In the copy, include every entry exactly but none of the pictures.

Records drawn from a dataset:
-*-*-
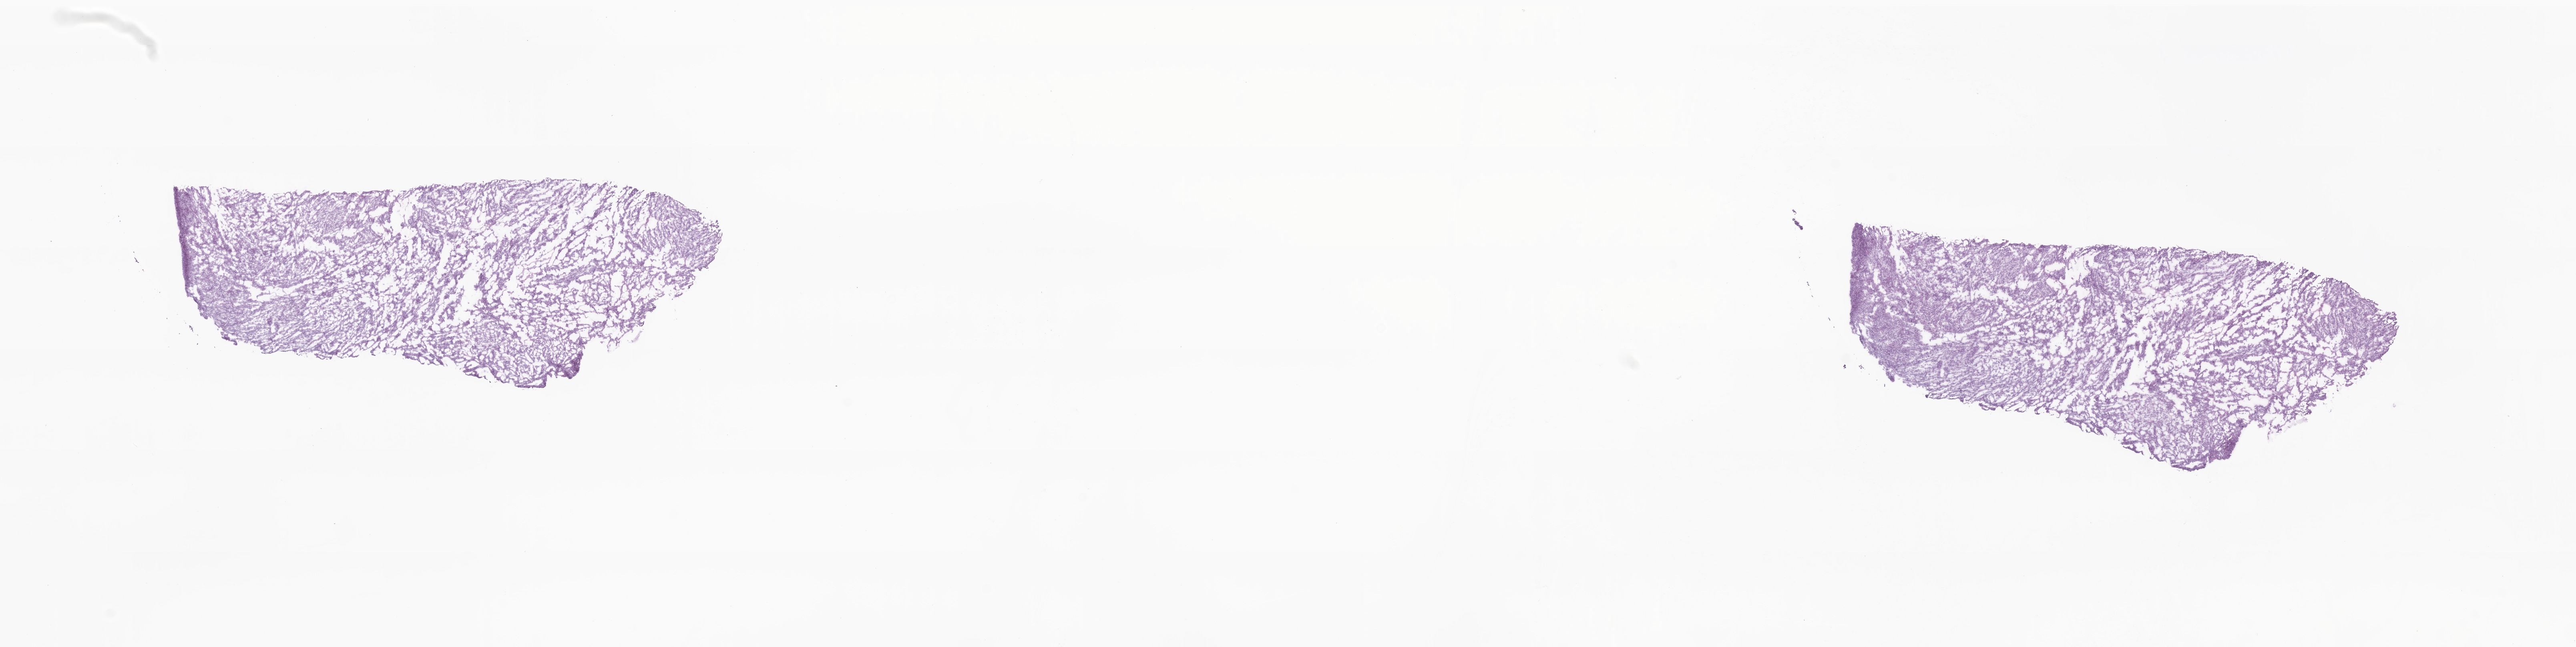
Digitized hematoxylin and eosin (H&E)-stained section — shown as a low-resolution overview of the whole scanned area (about 27.1 x 6.8 mm). Frozen section. Metastatic tumor tissue, resected from abdomen. Female patient; age at initial diagnosis 48 years. Composition of this section per pathologist review: tumor cells 90%, tumor nuclei 90%, stromal cells 10%, necrosis 0%, normal cells 0%. Inflammatory infiltration, as recorded: lymphocyte infiltration 0%, monocyte infiltration 0%, neutrophil infiltration 0%.
Patient diagnosis (primary): Leiomyosarcoma, NOS.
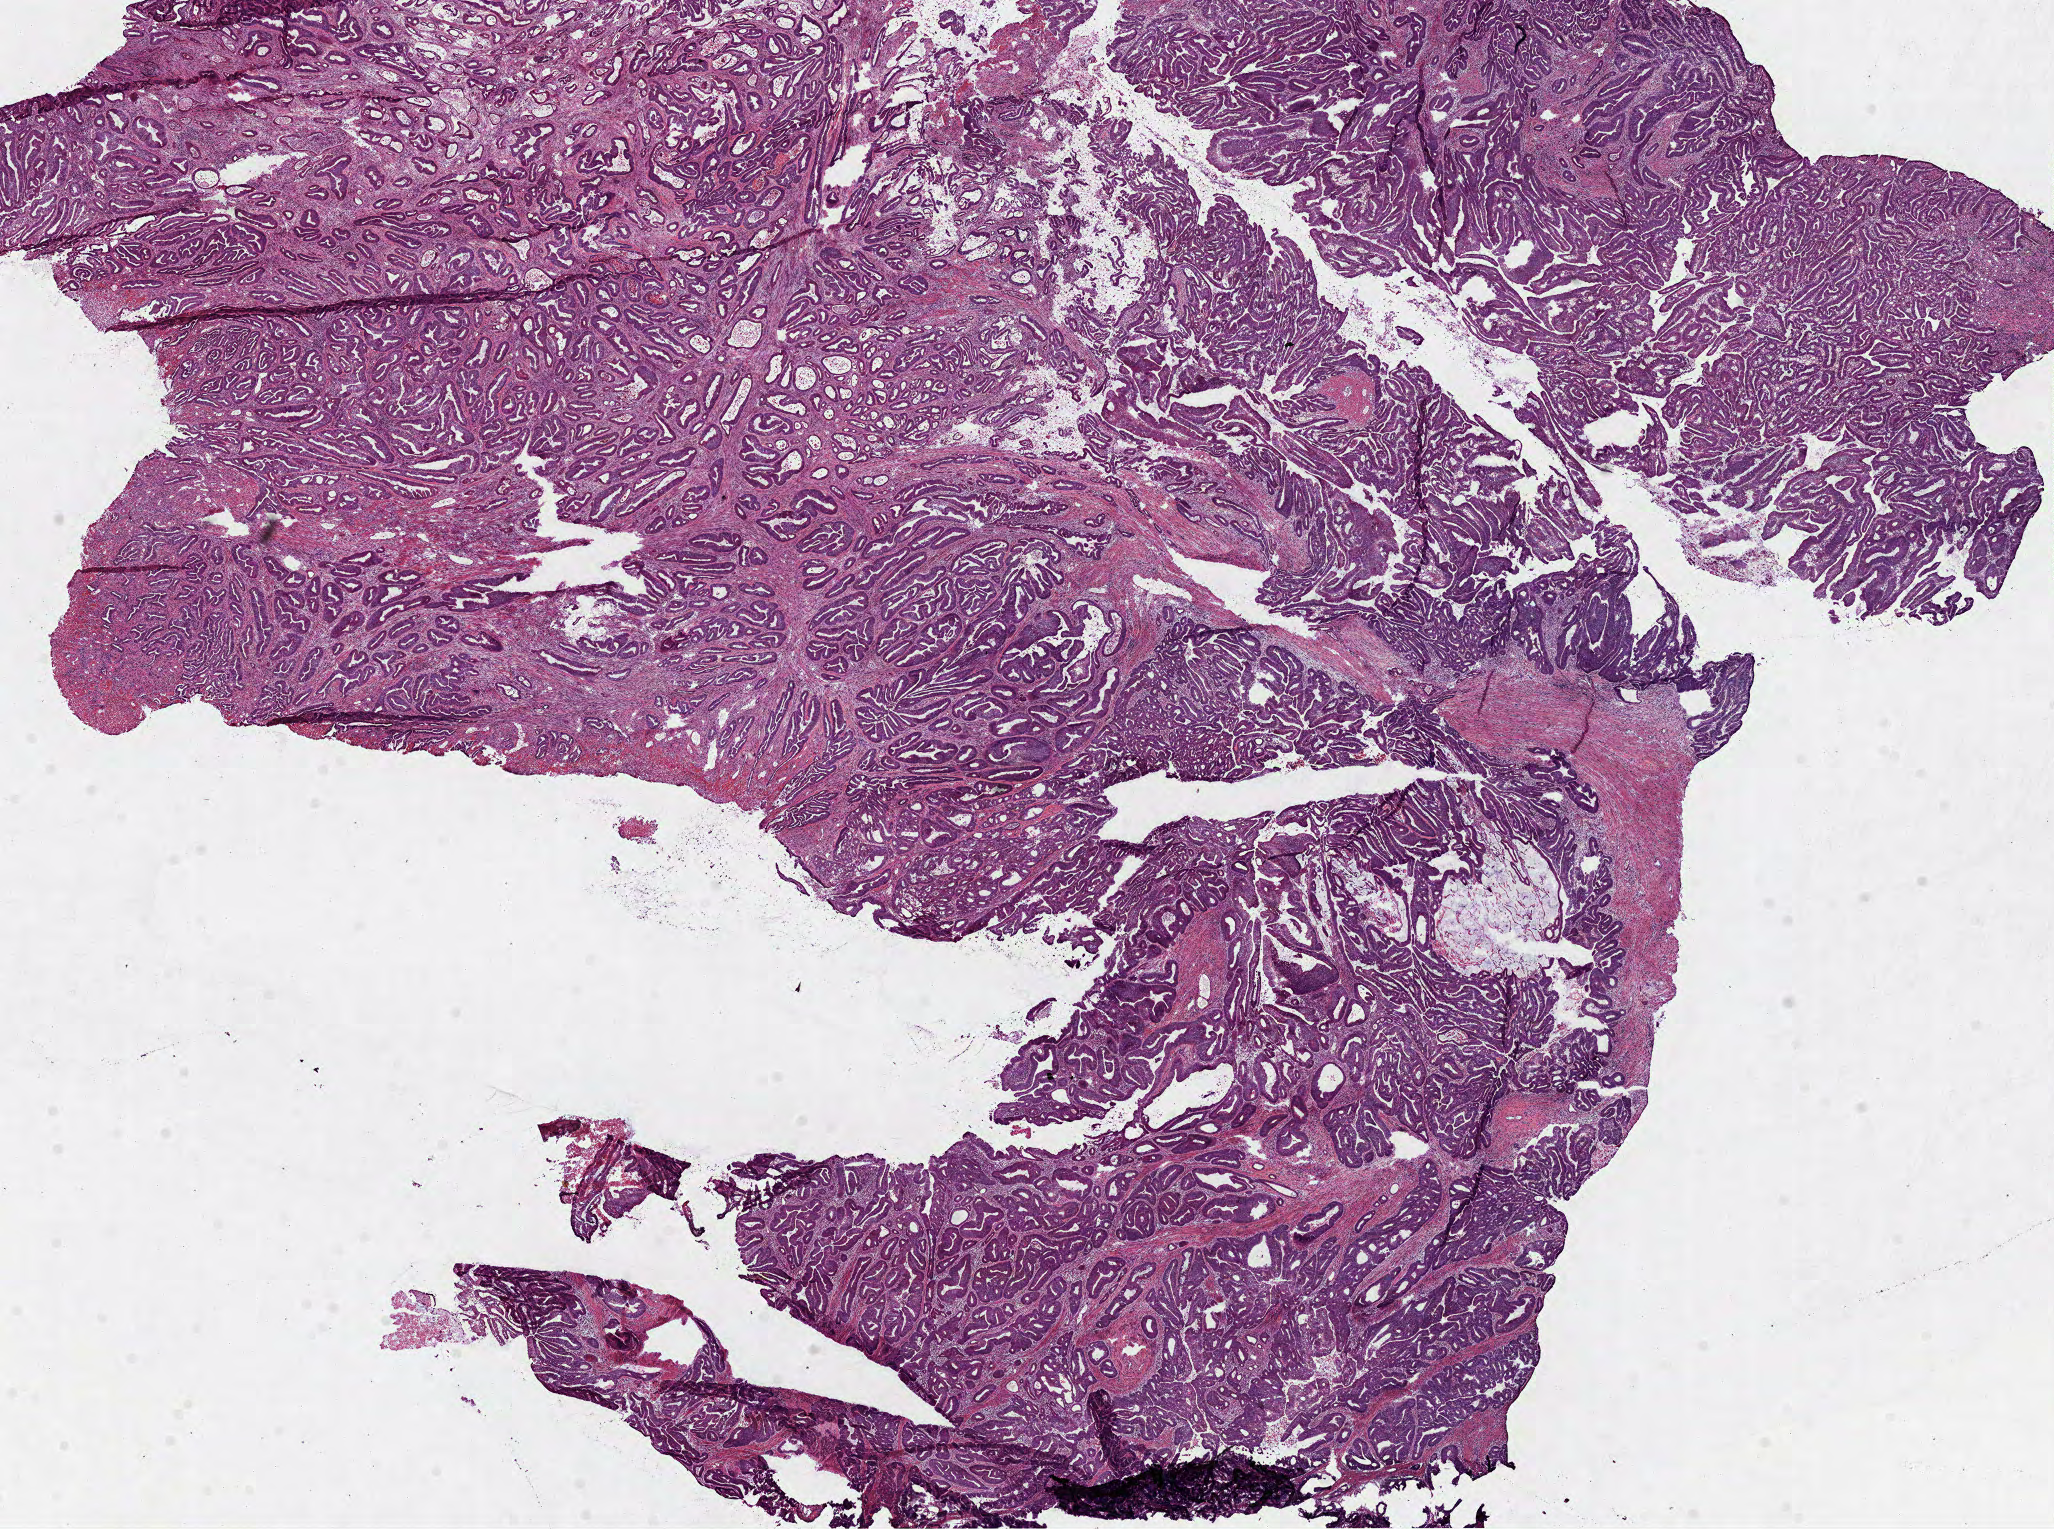
Hematoxylin and eosin (H&E) stained whole-slide image — a low-resolution overview of the entire scanned area, about 16.6 x 12.3 mm. Frozen section from the bottom of the tissue portion. Colon, primary tumour sample. Female, age 63 years at initial diagnosis. Pathologist review of this section (percent, as recorded): tumour cells 80%, tumour nuclei 80%, normal cells 0%, stromal cells 12%, necrosis 8%.
AJCC pathologic stage: IVA (7th edition). Lymph nodes positive (case pathology): 0 of 19 examined. Diagnosis: Adenocarcinoma, NOS (sigmoid colon).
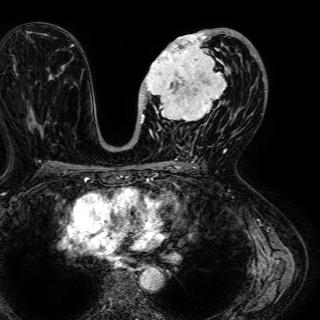
Breast MRI (dynamic contrast-enhanced), one axial slice. Slice 31 of 72 in the series (ordered by position). Cropped to one breast. Dynamic contrast-enhanced series, time point 2 of 7 at this slice position (early post-contrast). 1.5 T. TE 2.6 ms, TR 5.2 ms. 2.5 mm slice thickness. 320 × 320 image matrix, field of view 288 × 288 mm. Female patient.
Annotated regions visible in this slice (semi-automatically segmented with operator editing):
- enhancing-tissue mask used for the functional tumour volume (all voxels passing the contrast-enhancement thresholds inside the analysis volume; usually the tumour): bounding box (x1, y1, x2, y2) in pixels: (140, 29, 245, 136)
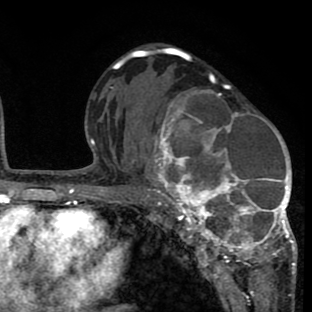
Breast MRI (dynamic contrast-enhanced), one axial slice. Position 44 of 80 along the scan axis. Cropped to one breast. Dynamic contrast-enhanced series, time point 2 of 8 at this slice position (early post-contrast). 1.5 T. TE 2.6 ms, TR 6.1 ms. 2 mm slice thickness. 312 × 312 image matrix. Female patient.
Annotated regions visible in this slice (semi-automatically segmented with operator editing):
- enhancing-tissue mask used for the functional tumour volume (all voxels passing the contrast-enhancement thresholds inside the analysis volume; usually the tumour): bounding box <134,76,296,265> (left, top, right, bottom; pixels)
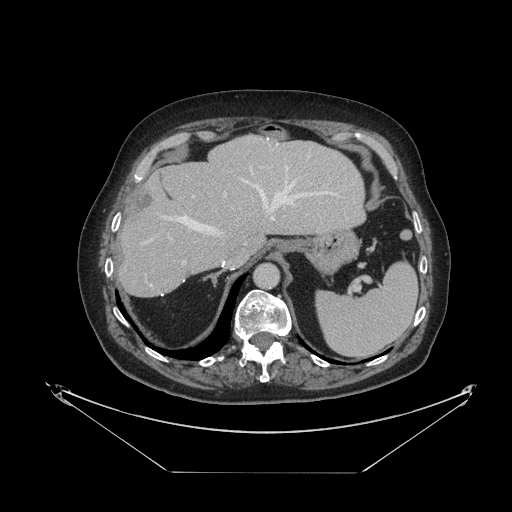
Contrast-enhanced abdominal CT, one axial slice. Slice 80 of 121 in the series (ordered by position). Reconstruction kernel STANDARD. 120 kVp. Soft-tissue window (W 400 / L 40 HU). 512 × 512 image matrix. From the clinical record (not read from this slice): patient: female, age 73 years at operation; diagnosis: colorectal cancer liver metastases, imaged before liver resection; multiple liver metastases: no; largest metastasis: 4 cm; chemotherapy before resection: yes.
Annotated regions visible in this slice (manually delineated by an expert):
- hepatic veins: box from (x=143, y=144) to (x=339, y=244) px
- liver: (x=120, y=137)–(x=364, y=297)
- planned liver remnant (the part of the liver to remain after resection): (x=120, y=137)–(x=364, y=296)
- portal vein (with intrahepatic branches): (x=170, y=167)–(x=262, y=265)
- liver metastasis: (x=129, y=187)–(x=155, y=220)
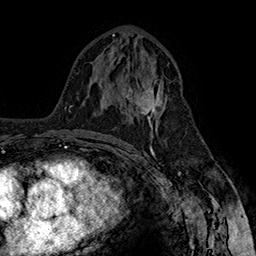
Breast MRI (dynamic contrast-enhanced), one axial slice; position 83 of 160 along the scan axis; cropped to one breast; dynamic contrast-enhanced series, time point 2 of 7 at this slice position (early post-contrast); 1.5 T; TE 2.8 ms, TR 5.4 ms; 1 mm slice thickness; 256 × 256 image matrix, field of view 180 × 180 mm. Female patient.
Annotated regions visible in this slice (semi-automatic segmentation, software-assisted and operator-edited):
- enhancing-tissue mask used for the functional tumour volume (all voxels passing the contrast-enhancement thresholds inside the analysis volume; usually the tumour): bounding box [x1, y1, x2, y2] px = [122, 79, 167, 135]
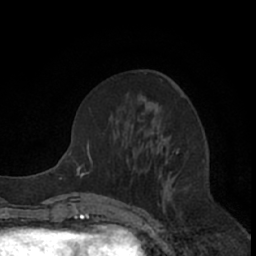
Breast MRI (dynamic contrast-enhanced), one axial slice; slice 27 of 66 in the series (ordered by position); cropped to one breast; dynamic contrast-enhanced series, time point 2 of 7 at this slice position (early post-contrast); 1.5 T; TE 3 ms, TR 6.2 ms; 2.4 mm slice thickness; 256 × 256 image matrix. Female patient.
Annotated regions visible in this slice (semi-automatically segmented with operator editing):
- enhancing-tissue mask used for the functional tumour volume (all voxels passing the contrast-enhancement thresholds inside the analysis volume; usually the tumour): box from (x=135, y=135) to (x=179, y=181) px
-*-*-
Answer to the exercise:
Digitized hematoxylin and eosin (H&E)-stained section — shown as a low-resolution overview of the whole scanned area (about 27.1 x 6.8 mm). Frozen section. Metastatic tumor tissue, resected from abdomen. Female patient; age at initial diagnosis 48 years. Composition of this section per pathologist review: tumor cells 90%, tumor nuclei 90%, stromal cells 10%, necrosis 0%, normal cells 0%. Inflammatory infiltration, as recorded: lymphocyte infiltration 0%, monocyte infiltration 0%, neutrophil infiltration 0%.
Patient diagnosis (primary): Leiomyosarcoma, NOS.
Hematoxylin and eosin (H&E) stained whole-slide image — a low-resolution overview of the entire scanned area, about 16.6 x 12.3 mm. Frozen section from the bottom of the tissue portion. Colon, primary tumour sample. Female, age 63 years at initial diagnosis. Pathologist review of this section (percent, as recorded): tumour cells 80%, tumour nuclei 80%, normal cells 0%, stromal cells 12%, necrosis 8%.
AJCC pathologic stage: IVA (7th edition). Lymph nodes positive (case pathology): 0 of 19 examined. Diagnosis: Adenocarcinoma, NOS (sigmoid colon).
Breast MRI (dynamic contrast-enhanced), one axial slice. Slice 31 of 72 in the series (ordered by position). Cropped to one breast. Dynamic contrast-enhanced series, time point 2 of 7 at this slice position (early post-contrast). 1.5 T. TE 2.6 ms, TR 5.2 ms. 2.5 mm slice thickness. 320 × 320 image matrix, field of view 288 × 288 mm. Female patient.
Annotated regions visible in this slice (semi-automatically segmented with operator editing):
- enhancing-tissue mask used for the functional tumour volume (all voxels passing the contrast-enhancement thresholds inside the analysis volume; usually the tumour): bounding box (x1, y1, x2, y2) in pixels: (140, 29, 245, 136)
Breast MRI (dynamic contrast-enhanced), one axial slice. Position 44 of 80 along the scan axis. Cropped to one breast. Dynamic contrast-enhanced series, time point 2 of 8 at this slice position (early post-contrast). 1.5 T. TE 2.6 ms, TR 6.1 ms. 2 mm slice thickness. 312 × 312 image matrix. Female patient.
Annotated regions visible in this slice (semi-automatically segmented with operator editing):
- enhancing-tissue mask used for the functional tumour volume (all voxels passing the contrast-enhancement thresholds inside the analysis volume; usually the tumour): bounding box <134,76,296,265> (left, top, right, bottom; pixels)
Contrast-enhanced abdominal CT, one axial slice. Slice 80 of 121 in the series (ordered by position). Reconstruction kernel STANDARD. 120 kVp. Soft-tissue window (W 400 / L 40 HU). 512 × 512 image matrix. From the clinical record (not read from this slice): patient: female, age 73 years at operation; diagnosis: colorectal cancer liver metastases, imaged before liver resection; multiple liver metastases: no; largest metastasis: 4 cm; chemotherapy before resection: yes.
Annotated regions visible in this slice (manually delineated by an expert):
- hepatic veins: box from (x=143, y=144) to (x=339, y=244) px
- liver: (x=120, y=137)–(x=364, y=297)
- planned liver remnant (the part of the liver to remain after resection): (x=120, y=137)–(x=364, y=296)
- portal vein (with intrahepatic branches): (x=170, y=167)–(x=262, y=265)
- liver metastasis: (x=129, y=187)–(x=155, y=220)
Breast MRI (dynamic contrast-enhanced), one axial slice; position 83 of 160 along the scan axis; cropped to one breast; dynamic contrast-enhanced series, time point 2 of 7 at this slice position (early post-contrast); 1.5 T; TE 2.8 ms, TR 5.4 ms; 1 mm slice thickness; 256 × 256 image matrix, field of view 180 × 180 mm. Female patient.
Annotated regions visible in this slice (semi-automatic segmentation, software-assisted and operator-edited):
- enhancing-tissue mask used for the functional tumour volume (all voxels passing the contrast-enhancement thresholds inside the analysis volume; usually the tumour): bounding box [x1, y1, x2, y2] px = [122, 79, 167, 135]
Breast MRI (dynamic contrast-enhanced), one axial slice; slice 27 of 66 in the series (ordered by position); cropped to one breast; dynamic contrast-enhanced series, time point 2 of 7 at this slice position (early post-contrast); 1.5 T; TE 3 ms, TR 6.2 ms; 2.4 mm slice thickness; 256 × 256 image matrix. Female patient.
Annotated regions visible in this slice (semi-automatically segmented with operator editing):
- enhancing-tissue mask used for the functional tumour volume (all voxels passing the contrast-enhancement thresholds inside the analysis volume; usually the tumour): box from (x=135, y=135) to (x=179, y=181) px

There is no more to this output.